The Company was obligated under non-cancellable operating leases to make future minimum lease payments as follows (in thousands):
Litigation
In 2013 and 2014, we expended approximately $1.6 million to repair defects to the parking garage at the Silver Slipper Casino and Hotel. The parking garage was originally built in 2007, and we acquired the property in 2012. We hired outside legal counsel to pursue the reimbursement of such costs from the contractor and architect, who neglected to install certain structural elements required by the building codes. During the third quarter of 2015, the case was dismissed in favor of the defendants, as the statutes of repose had expired. We filed an appeal on November 2, 2015 on the basis that there were elements in the case that would have extended our right to seek reimbursement of the remedial costs. On November 25, 2015, we entered into a settlement and release agreement with the architect, and on January 12, 2016, we filed an appellate brief in the U.S. Court of Appeals for the Fifth Circuit ("Fifth Circuit") with respect to our litigation with the contractor. On August 31, 2016, oral arguments were heard in the Fifth Circuit and on January 6, 2017, the Fifth Circuit reversed the District Court’s grant of summary judgment and remanded the case back to the District Court for trial. On January 20, 2017, the contractor filed a petition for rehearing in the Fifth Circuit, which was denied on February 7, 2017. The Company expects a trial to be set during the third or fourth quarter of 2017. During March 2017, the Company filed a lawsuit against the contractor's insurance company.
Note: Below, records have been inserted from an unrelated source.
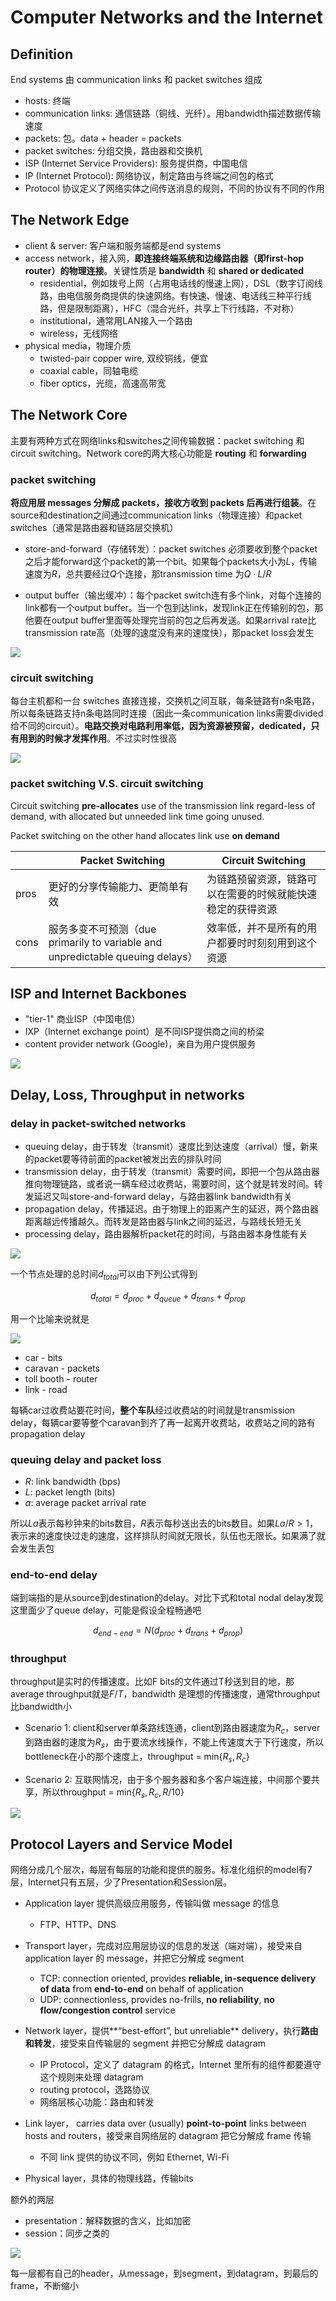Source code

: # Computer Networks and the Internet

## Definition

End systems 由 communication links 和 packet switches 组成

- hosts: 终端
- communication links: 通信链路（铜线、光纤）。用bandwidth描述数据传输速度
- packets: 包。data + header = packets
- packet switches: 分组交换，路由器和交换机
- ISP (Internet Service Providers): 服务提供商，中国电信
- IP (Internet Protocol): 网络协议，制定路由与终端之间包的格式
- Protocol 协议定义了网络实体之间传送消息的规则，不同的协议有不同的作用

## The Network Edge

- client & server: 客户端和服务端都是end systems
- access network，接入网，**即连接终端系统和边缘路由器（即first-hop router）的物理连接**。关键性质是 **bandwidth** 和 **shared or dedicated**
  - residential，例如拨号上网（占用电话线的慢速上网），DSL（数字订阅线路，由电信服务商提供的快速网络。有快速、慢速、电话线三种平行线路，但是限制距离），HFC（混合光纤，共享上下行线路，不对称）
  - institutional，通常用LAN接入一个路由
  - wireless，无线网络
- physical media，物理介质
  - twisted-pair copper wire, 双绞铜线，便宜
  - coaxial cable，同轴电缆
  - fiber optics，光缆，高速高带宽

## The Network Core

主要有两种方式在网络links和switches之间传输数据：packet switching 和 circuit switching。Network core的两大核心功能是 **routing** 和 **forwarding**

### packet switching

**将应用层 messages 分解成 packets，接收方收到 packets 后再进行组装**。在source和destination之间通过communication links（物理连接）和packet switches（通常是路由器和链路层交换机）

- store-and-forward（存储转发）：packet switches 必须要收到整个packet之后才能forward这个packet的第一个bit。如果每个packets大小为$L$，传输速度为$R$，总共要经过$Q$个连接，那transmission time 为$Q · L/R$

- output buffer（输出缓冲）：每个packet switch连有多个link，对每个连接的link都有一个output buffer。当一个包到达link，发现link正在传输别的包，那他要在output buffer里面等处理完当前的包之后再发送。如果arrival rate比transmission rate高（处理的速度没有来的速度快），那packet loss会发生 

![](https://i.loli.net/2018/06/13/5b212bbb438be.png)

### circuit switching

每台主机都和一台 switches 直接连接，交换机之间互联，每条链路有n条电路，所以每条链路支持n条电路同时连接（因此一条communication links需要divided给不同的circuit）。**电路交换对电路利用率低，因为资源被预留，dedicated，只有用到的时候才发挥作用**。不过实时性很高

![](https://i.loli.net/2018/06/13/5b212be56b770.png)

### packet switching V.S. circuit switching

Circuit switching **pre-allocates** use of the transmission link regard-less of demand, with allocated but unneeded link time going unused.

Packet switching on the other hand allocates link use **on demand**

|      | Packet Switching                                             | Circuit Switching                                          |
| ---- | ------------------------------------------------------------ | ---------------------------------------------------------- |
| pros | 更好的分享传输能力、更简单有效                               | 为链路预留资源，链路可以在需要的时候就能快速稳定的获得资源 |
| cons | 服务多变不可预测（due primarily to variable and unpredictable queuing delays） | 效率低，并不是所有的用户都要时时刻刻用到这个资源           |

## ISP and Internet Backbones

- "tier-1" 商业ISP（中国电信）
- IXP（Internet exchange point）是不同ISP提供商之间的桥梁
- content provider network (Google)，亲自为用户提供服务

![](https://i.loli.net/2018/06/13/5b212c01e9597.png)

## Delay, Loss, Throughput in networks

### delay in packet-switched networks

- queuing delay，由于转发（transmit）速度比到达速度（arrival）慢，新来的packet要等待前面的packet被发出去的排队时间
- transmission delay，由于转发（transmit）需要时间，即把一个包从路由器推向物理链路，或者说一辆车经过收费站，需要时间，这个就是转发时间。转发延迟又叫store-and-forward delay，与路由器link bandwidth有关
- propagation delay，传播延迟。由于物理上的距离产生的延迟，两个路由器距离越远传播越久。而转发是路由器与link之间的延迟，与路线长短无关
- processing delay，路由器解析packet花的时间，与路由器本身性能有关

![](https://i.loli.net/2018/06/13/5b212c209e881.png)

一个节点处理的总时间$d_{total}$可以由下列公式得到

$$
d_{total} = d_{proc}+d_{queue}+d_{trans}+d_{prop}
$$

用一个比喻来说就是

![](https://i.loli.net/2018/06/13/5b212c3311347.png)

- car - bits
- caravan - packets
- toll booth - router
- link - road

每辆car过收费站要花时间，**整个车队**经过收费站的时间就是transmission delay，每辆car要等整个caravan到齐了再一起离开收费站，收费站之间的路有propagation delay

### queuing delay and packet loss

- $R$: link bandwidth (bps)
- $L$: packet length (bits)
- $a$: average packet arrival rate

所以$La$表示每秒钟来的bits数目，$R$表示每秒送出去的bits数目。如果$La/R>1$，表示来的速度快过走的速度，这样排队时间就无限长，队伍也无限长。如果满了就会发生丢包

### end-to-end delay

端到端指的是从source到destination的delay。对比下式和total nodal delay发现这里面少了queue delay，可能是假设全程畅通吧

$$
d_{end-end} = N(d_{proc}+d_{trans}+d_{prop})
$$

### throughput

throughput是实时的传播速度。比如F bits的文件通过T秒送到目的地，那average throughput就是$F/T$，bandwidth 是理想的传播速度，通常throughput比bandwidth小

- Scenario 1: client和server单条路线连通，client到路由器速度为$R_c$，server到路由器的速度为$R_s$，由于要流水线操作，不能上传速度大于下行速度，所以bottleneck在小的那个速度上，throughput = min{$R_s, R_c$}

- Scenario 2: 互联网情况，由于多个服务器和多个客户端连接，中间那个要共享，所以throughput = min{$R_s, R_c, R/10$}

![](https://i.loli.net/2018/06/13/5b212c64eb07f.png)

## Protocol Layers and Service Model

网络分成几个层次，每层有每层的功能和提供的服务。标准化组织的model有7层，Internet只有五层，少了Presentation和Session层。

- Application layer 提供高级应用服务，传输叫做 message 的信息
  - FTP、HTTP、DNS


- Transport layer，完成对应用层协议的信息的发送（端对端），接受来自 application layer 的 message，并把它分解成 segment
  - TCP: connection oriented, provides **reliable, in-sequence delivery of data** from **end-to-end** on behalf of application
  - UDP: connectionless, provides no-frills, **no reliability**, **no flow/congestion control** service
- Network layer，提供**“best-effort”, but unreliable** delivery，执行**路由和转发**，接受来自传输层的 segment 并把它分解成 datagram
  - IP Protocol，定义了 datagram 的格式，Internet 里所有的组件都要遵守这个规则来处理 datagram
  - routing protocol，选路协议
  - 网络层核心功能：路由和转发
- Link layer， carries data over (usually) **point-to-point** links between hosts and routers，接受来自网络层的 datagram 把它分解成 frame 传输
  - 不同 link 提供的协议不同，例如 Ethernet, Wi-Fi
- Physical layer，具体的物理线路，传输bits

额外的两层

- presentation：解释数据的含义，比如加密
- session：同步之类的

![](https://i.loli.net/2018/06/13/5b212c7c470e8.png)

每一层都有自己的header，从message，到segment，到datagram，到最后的frame，不断缩小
We are party to a number of pending legal proceedings which occurred in the normal course of business. Management does not expect that the outcome of such proceedings, either individually or in the aggregate, will have a material effect on our financial position, cash flows or results of operations.
Employment Agreements
The Company has entered into employment agreements with certain of its key employees. The agreements may provide the employee with a base salary, bonus, restricted stock grants, stock options and other customary benefits. Certain agreements also provide for severance in the event the employee resigns with “good reason,” or the employee is terminated without “cause” or due to a “change of control,” as defined in the agreements. The severance amounts vary with the terms of the agreements and may include the acceleration and vesting of certain unvested shares and stock-based awards upon a change of control, along with continuation of insurance costs and certain other benefits.
Defined Contribution Pension Plan
We sponsor a defined contribution pension plan for all eligible employees providing for voluntary contributions by eligible employees and matching contributions made by us. Matching contributions made by us were $0.3 million for each of 2016 and 2015, excluding nominal administrative expenses assumed. For 2016 and 2015, the Company's employer contribution rate was 50% up to 4% of compensation.
Liquidity, Concentrations and Economic Risks and Uncertainties
We are economically dependent upon relatively few investments in the gaming industry. Future operations could be affected by adverse economic conditions and increased competition, particularly in those areas and their key feeder markets in neighboring states. The effects and duration of these conditions and related risks and uncertainties on our future operations and cash flows, including our access to capital or credit financing, cannot be estimated at this time, but may be significant.
The Company carries cash on deposit with financial institutions that may be in excess of federally-insured limits. The extent of any loss that might be incurred as a result of uninsured deposits in the event of a future failure of a bank or other financial institution, if any, is not subject to estimation at this time.